# REQUIREMENT:
Without including any image, retype the records word for word.

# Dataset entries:
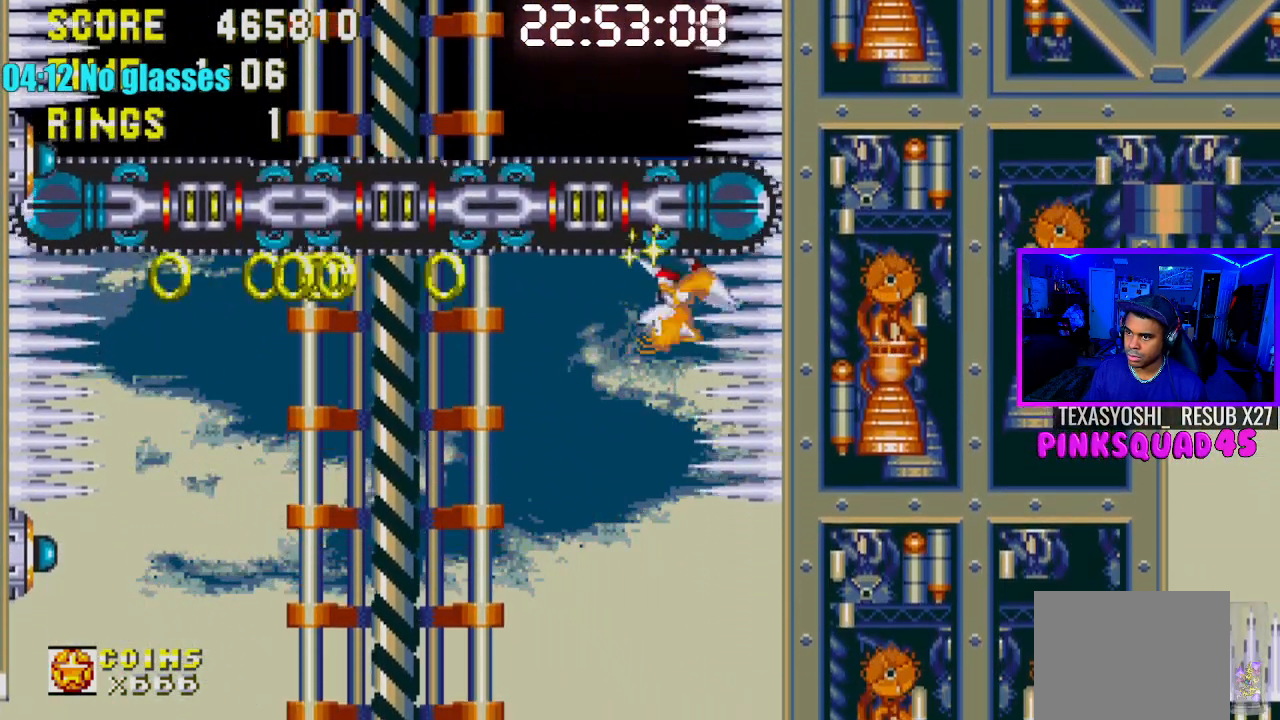
{"buttons": ["DPAD_RIGHT"], "left_stick": "center", "right_stick": "center", "events": [[83, "DPAD_LEFT", "up"], [150, "DPAD_RIGHT", "down"]]}
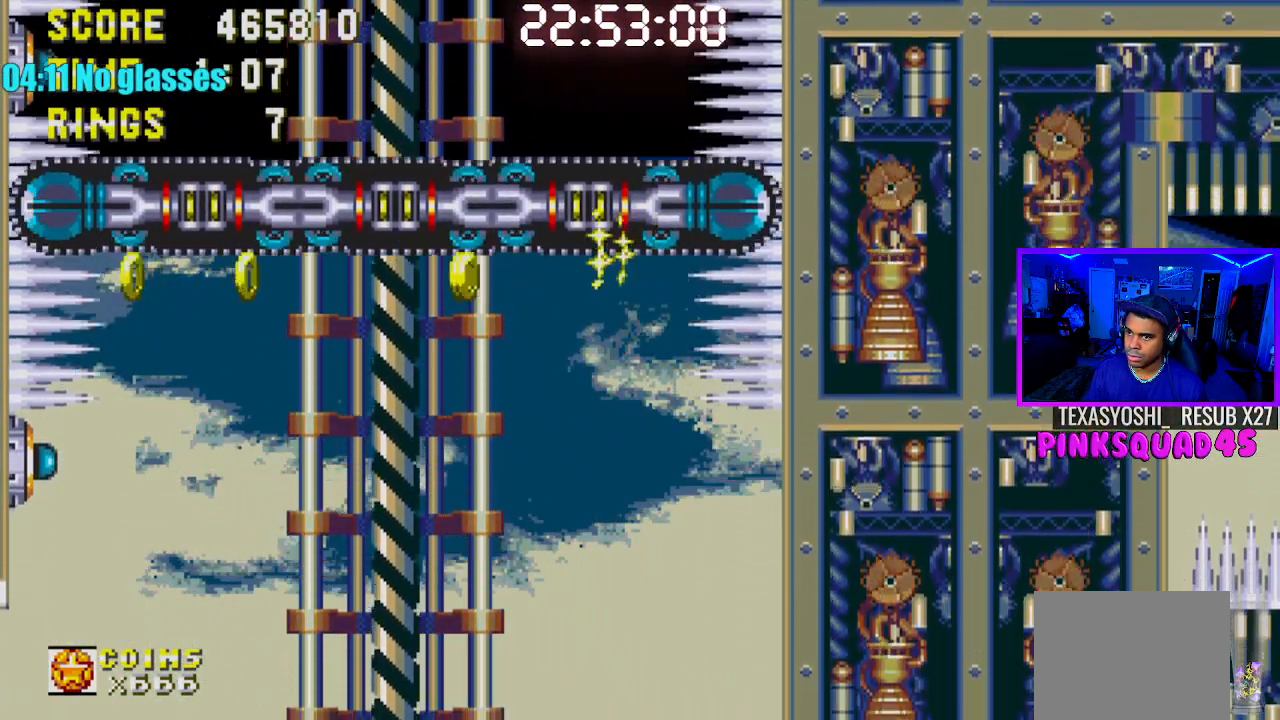
{"buttons": ["DPAD_RIGHT"], "left_stick": "center", "right_stick": "center", "events": []}
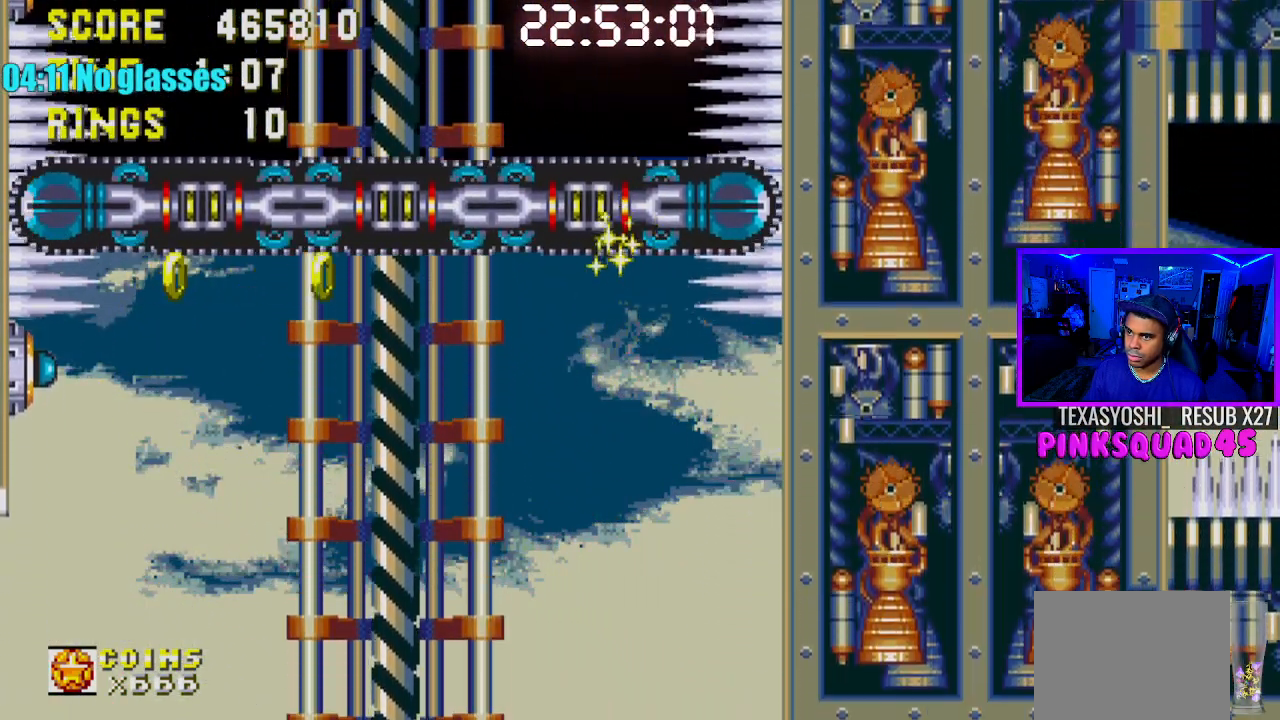
{"buttons": ["DPAD_RIGHT"], "left_stick": "center", "right_stick": "center", "events": []}
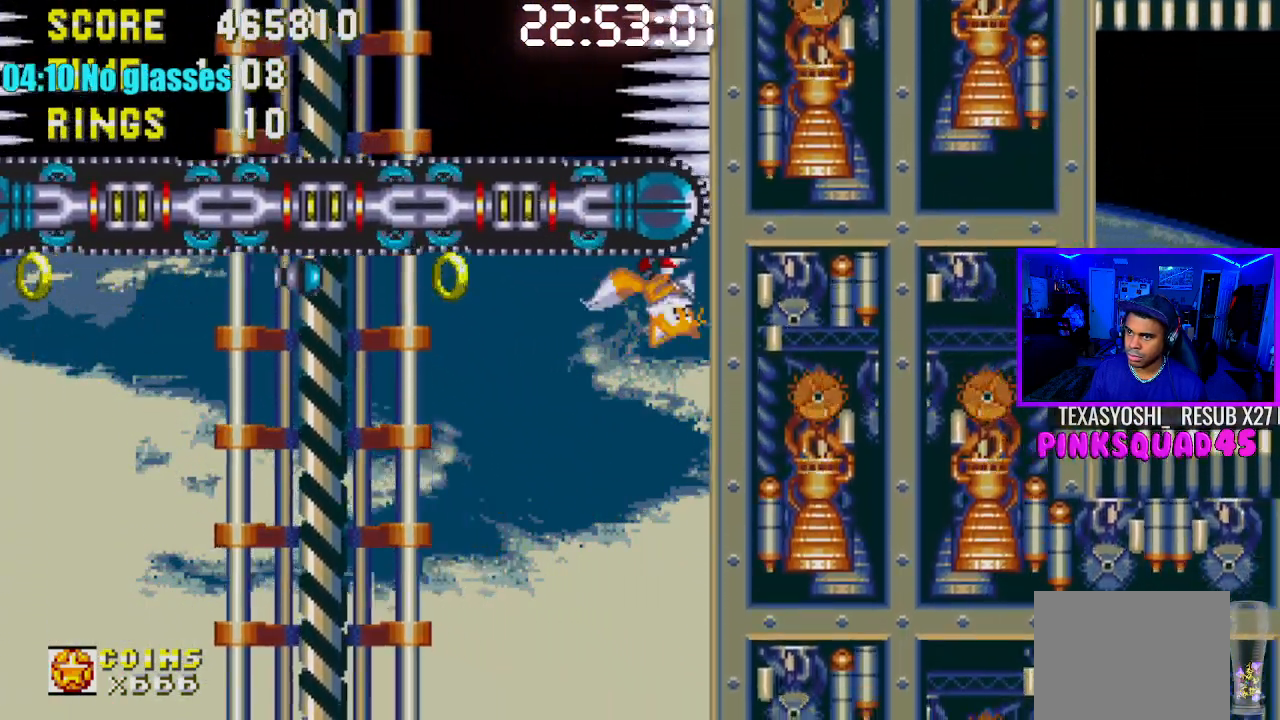
{"buttons": ["DPAD_LEFT"], "left_stick": "center", "right_stick": "center", "events": [[33, "DPAD_RIGHT", "up"], [183, "DPAD_LEFT", "down"]]}
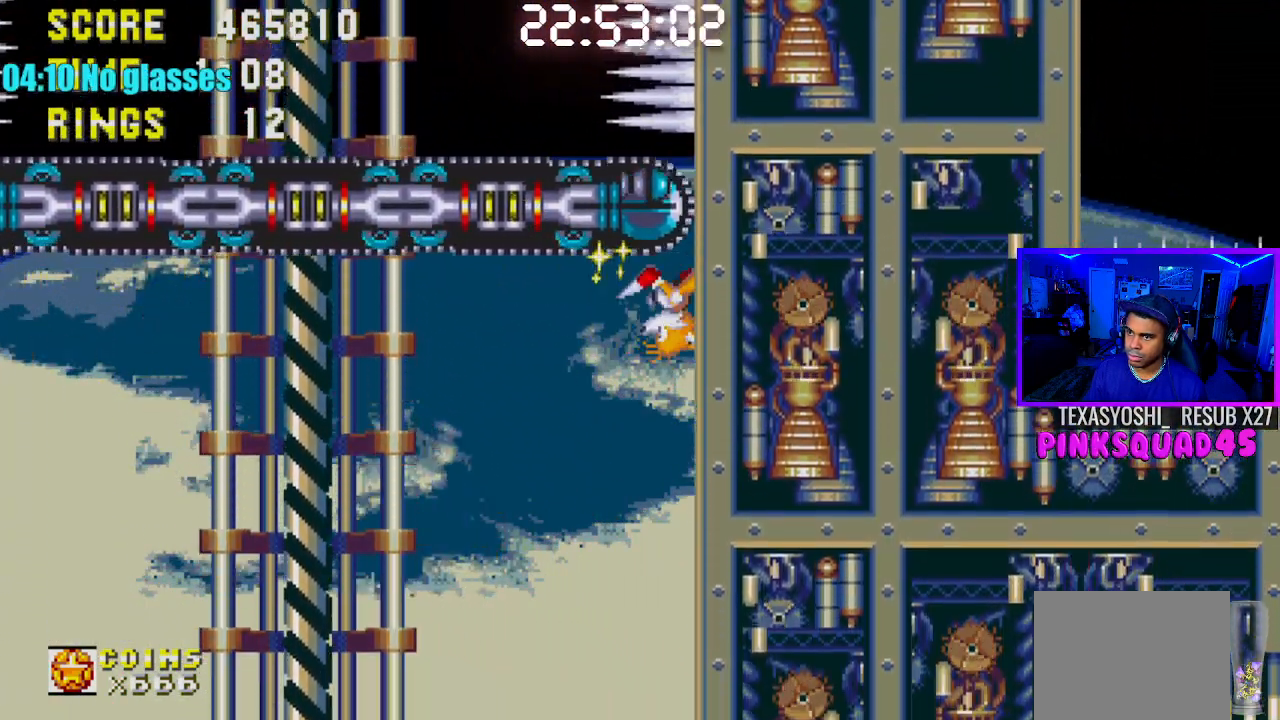
{"buttons": ["DPAD_LEFT"], "left_stick": "center", "right_stick": "center", "events": [[283, "CROSS", "down"], [483, "CROSS", "up"]]}
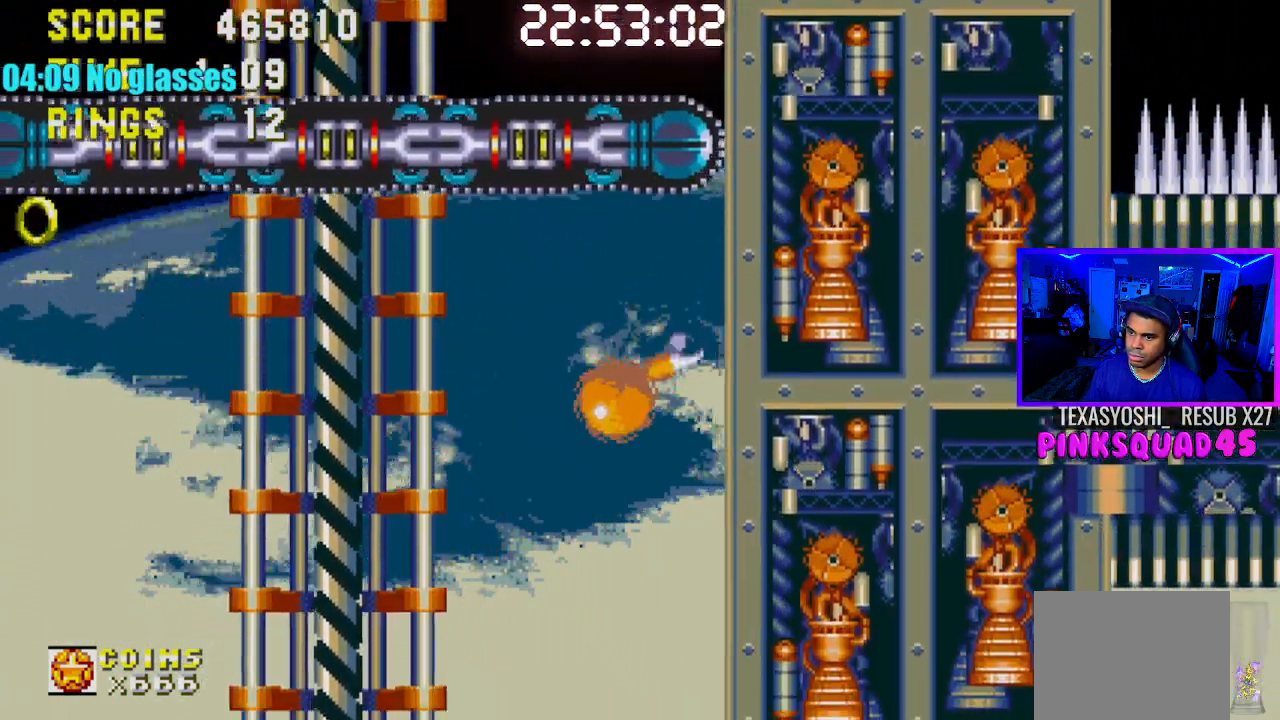
{"buttons": ["DPAD_LEFT"], "left_stick": "center", "right_stick": "center", "events": []}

# FINISHED TASK:
{"buttons": ["DPAD_RIGHT"], "left_stick": "center", "right_stick": "center", "events": [[83, "DPAD_LEFT", "up"], [150, "DPAD_RIGHT", "down"]]}
{"buttons": ["DPAD_RIGHT"], "left_stick": "center", "right_stick": "center", "events": []}
{"buttons": ["DPAD_RIGHT"], "left_stick": "center", "right_stick": "center", "events": []}
{"buttons": ["DPAD_LEFT"], "left_stick": "center", "right_stick": "center", "events": [[33, "DPAD_RIGHT", "up"], [183, "DPAD_LEFT", "down"]]}
{"buttons": ["DPAD_LEFT"], "left_stick": "center", "right_stick": "center", "events": [[283, "CROSS", "down"], [483, "CROSS", "up"]]}
{"buttons": ["DPAD_LEFT"], "left_stick": "center", "right_stick": "center", "events": []}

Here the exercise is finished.